▸ **TASK OBJECTIVE**: Report how many lines of the data contain the string "labels". Add nothing.

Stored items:

++++

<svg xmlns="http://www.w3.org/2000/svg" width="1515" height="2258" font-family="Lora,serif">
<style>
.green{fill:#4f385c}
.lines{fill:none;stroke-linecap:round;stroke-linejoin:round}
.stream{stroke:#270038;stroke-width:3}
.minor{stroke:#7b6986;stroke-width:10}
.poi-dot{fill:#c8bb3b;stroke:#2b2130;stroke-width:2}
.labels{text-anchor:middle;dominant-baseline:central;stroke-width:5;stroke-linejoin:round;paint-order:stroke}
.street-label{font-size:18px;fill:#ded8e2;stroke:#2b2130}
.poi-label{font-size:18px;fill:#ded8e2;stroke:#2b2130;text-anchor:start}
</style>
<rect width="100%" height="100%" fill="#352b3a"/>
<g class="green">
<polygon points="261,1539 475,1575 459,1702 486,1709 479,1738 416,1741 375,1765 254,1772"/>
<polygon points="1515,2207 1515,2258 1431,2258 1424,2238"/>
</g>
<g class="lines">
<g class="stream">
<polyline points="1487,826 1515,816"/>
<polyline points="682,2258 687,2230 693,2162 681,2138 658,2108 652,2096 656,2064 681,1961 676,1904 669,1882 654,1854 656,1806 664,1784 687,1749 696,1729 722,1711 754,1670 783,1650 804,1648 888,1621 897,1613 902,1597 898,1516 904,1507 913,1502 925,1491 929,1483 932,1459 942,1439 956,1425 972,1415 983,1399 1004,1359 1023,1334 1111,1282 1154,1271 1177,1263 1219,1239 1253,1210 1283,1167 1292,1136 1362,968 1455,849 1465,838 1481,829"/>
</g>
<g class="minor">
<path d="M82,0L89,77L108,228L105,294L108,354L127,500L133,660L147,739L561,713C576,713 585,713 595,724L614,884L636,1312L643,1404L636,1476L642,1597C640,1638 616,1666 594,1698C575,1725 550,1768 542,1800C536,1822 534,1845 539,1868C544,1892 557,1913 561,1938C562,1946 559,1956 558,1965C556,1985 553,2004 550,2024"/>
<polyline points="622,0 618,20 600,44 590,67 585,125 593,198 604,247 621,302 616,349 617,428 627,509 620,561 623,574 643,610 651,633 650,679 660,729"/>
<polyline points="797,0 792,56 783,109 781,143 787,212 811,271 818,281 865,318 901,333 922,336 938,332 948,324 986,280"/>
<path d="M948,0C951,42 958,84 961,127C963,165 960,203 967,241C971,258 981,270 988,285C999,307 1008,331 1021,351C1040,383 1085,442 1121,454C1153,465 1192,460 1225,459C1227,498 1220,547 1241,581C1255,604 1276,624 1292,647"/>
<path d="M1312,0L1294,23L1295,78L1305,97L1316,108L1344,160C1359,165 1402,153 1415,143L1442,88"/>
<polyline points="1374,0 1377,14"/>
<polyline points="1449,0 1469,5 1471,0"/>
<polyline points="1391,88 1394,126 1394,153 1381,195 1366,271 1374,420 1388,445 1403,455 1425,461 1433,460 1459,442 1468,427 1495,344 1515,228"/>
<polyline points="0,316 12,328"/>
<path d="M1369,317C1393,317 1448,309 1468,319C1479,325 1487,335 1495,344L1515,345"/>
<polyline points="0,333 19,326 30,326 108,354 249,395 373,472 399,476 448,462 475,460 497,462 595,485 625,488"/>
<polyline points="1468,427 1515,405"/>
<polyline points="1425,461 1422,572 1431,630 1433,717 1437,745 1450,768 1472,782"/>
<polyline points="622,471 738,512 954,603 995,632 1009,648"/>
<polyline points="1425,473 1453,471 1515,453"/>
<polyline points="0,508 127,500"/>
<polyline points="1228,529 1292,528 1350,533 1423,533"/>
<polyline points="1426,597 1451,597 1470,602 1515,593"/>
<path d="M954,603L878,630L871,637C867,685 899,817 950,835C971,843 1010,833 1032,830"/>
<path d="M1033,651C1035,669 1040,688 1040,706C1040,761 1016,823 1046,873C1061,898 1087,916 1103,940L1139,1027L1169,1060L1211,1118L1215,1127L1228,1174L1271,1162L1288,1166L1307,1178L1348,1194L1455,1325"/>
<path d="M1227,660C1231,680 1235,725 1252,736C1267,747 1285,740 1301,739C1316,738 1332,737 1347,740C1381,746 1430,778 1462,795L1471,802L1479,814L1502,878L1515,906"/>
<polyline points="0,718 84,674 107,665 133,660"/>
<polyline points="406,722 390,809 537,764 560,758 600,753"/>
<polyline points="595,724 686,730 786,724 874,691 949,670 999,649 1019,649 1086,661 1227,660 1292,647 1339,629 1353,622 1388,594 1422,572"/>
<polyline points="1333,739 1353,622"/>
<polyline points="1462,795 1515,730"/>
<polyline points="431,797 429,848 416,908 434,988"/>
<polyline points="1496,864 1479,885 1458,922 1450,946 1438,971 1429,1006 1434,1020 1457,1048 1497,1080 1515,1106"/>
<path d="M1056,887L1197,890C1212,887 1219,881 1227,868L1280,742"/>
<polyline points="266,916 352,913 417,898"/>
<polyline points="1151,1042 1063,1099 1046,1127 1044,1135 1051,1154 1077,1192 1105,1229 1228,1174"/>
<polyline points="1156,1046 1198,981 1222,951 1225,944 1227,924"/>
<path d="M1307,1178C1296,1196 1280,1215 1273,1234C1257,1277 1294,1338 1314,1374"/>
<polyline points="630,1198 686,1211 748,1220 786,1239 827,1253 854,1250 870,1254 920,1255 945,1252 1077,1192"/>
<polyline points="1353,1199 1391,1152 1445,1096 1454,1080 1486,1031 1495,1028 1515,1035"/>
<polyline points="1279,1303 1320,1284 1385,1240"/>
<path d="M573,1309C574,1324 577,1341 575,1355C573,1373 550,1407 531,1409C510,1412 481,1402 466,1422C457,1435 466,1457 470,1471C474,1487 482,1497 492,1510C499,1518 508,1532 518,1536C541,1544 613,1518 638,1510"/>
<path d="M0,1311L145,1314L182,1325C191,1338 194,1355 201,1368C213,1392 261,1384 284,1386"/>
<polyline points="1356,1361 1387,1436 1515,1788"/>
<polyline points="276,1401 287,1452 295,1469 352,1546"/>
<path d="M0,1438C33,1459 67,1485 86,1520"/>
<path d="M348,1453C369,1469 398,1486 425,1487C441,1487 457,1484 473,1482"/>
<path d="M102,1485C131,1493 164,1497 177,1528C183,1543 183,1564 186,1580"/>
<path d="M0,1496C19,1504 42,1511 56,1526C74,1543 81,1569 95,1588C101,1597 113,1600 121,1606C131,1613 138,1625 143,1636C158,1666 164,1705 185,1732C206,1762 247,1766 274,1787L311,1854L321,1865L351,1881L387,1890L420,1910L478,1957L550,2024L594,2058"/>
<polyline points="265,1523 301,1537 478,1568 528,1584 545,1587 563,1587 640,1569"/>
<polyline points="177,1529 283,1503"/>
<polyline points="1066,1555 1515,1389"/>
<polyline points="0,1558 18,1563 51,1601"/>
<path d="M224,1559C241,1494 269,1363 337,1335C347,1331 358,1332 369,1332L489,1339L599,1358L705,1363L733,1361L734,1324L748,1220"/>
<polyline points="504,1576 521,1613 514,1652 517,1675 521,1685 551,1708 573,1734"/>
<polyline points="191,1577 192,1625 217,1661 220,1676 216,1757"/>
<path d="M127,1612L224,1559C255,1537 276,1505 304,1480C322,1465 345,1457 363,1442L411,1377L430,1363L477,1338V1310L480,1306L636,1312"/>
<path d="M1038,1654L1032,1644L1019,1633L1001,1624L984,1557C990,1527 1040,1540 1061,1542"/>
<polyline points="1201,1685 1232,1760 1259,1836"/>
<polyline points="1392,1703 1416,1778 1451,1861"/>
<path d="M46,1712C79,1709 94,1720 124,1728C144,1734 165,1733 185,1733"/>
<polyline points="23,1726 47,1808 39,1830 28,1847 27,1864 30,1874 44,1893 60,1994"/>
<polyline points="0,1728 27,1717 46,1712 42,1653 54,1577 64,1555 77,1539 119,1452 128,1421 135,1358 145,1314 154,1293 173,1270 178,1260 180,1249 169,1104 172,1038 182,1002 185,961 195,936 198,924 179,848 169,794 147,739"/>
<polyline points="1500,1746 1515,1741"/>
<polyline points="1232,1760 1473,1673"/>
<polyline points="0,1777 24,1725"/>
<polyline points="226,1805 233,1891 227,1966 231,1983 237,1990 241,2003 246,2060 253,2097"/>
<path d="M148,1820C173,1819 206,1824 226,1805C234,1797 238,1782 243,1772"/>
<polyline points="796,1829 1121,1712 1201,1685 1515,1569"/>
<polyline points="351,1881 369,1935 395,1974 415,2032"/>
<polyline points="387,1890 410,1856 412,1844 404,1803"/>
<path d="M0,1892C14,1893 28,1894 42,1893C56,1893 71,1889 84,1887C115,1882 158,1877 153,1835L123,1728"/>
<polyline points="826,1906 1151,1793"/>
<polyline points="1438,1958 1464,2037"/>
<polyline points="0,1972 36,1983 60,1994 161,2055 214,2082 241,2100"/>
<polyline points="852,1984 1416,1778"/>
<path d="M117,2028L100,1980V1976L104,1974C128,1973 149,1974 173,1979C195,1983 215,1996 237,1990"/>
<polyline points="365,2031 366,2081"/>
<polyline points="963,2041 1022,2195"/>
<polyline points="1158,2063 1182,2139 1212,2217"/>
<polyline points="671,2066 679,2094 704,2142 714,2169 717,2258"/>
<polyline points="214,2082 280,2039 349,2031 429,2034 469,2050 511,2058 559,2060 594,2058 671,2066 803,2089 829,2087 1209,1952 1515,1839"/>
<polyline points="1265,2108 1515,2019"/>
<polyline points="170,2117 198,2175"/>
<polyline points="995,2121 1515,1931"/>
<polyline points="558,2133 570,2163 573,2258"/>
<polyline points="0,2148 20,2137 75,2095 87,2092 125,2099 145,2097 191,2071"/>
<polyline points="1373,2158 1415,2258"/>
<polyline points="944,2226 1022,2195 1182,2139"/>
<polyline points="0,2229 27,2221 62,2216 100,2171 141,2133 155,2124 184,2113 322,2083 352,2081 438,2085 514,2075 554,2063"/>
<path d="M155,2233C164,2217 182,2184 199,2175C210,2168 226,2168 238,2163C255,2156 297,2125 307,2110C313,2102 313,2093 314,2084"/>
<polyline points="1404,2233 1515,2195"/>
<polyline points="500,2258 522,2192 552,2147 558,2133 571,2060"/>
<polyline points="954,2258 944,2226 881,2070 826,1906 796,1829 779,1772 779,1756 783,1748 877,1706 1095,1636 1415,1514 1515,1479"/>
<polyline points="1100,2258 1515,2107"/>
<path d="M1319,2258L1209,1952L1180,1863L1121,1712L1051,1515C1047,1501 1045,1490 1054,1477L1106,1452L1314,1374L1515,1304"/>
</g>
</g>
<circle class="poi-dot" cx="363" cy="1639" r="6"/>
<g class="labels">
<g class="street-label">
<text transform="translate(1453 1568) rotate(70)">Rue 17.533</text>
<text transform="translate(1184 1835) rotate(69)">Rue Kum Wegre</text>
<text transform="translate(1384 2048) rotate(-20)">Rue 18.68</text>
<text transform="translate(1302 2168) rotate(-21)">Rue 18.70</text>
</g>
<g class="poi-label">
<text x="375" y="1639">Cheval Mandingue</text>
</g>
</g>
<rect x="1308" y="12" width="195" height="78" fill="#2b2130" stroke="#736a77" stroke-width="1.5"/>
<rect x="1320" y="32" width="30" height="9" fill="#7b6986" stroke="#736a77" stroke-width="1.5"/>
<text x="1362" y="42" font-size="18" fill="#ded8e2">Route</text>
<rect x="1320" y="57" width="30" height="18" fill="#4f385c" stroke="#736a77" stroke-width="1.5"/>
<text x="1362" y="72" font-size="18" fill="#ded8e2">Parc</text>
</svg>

++++

▸ **RESULT OF THE EXERCISE**: 2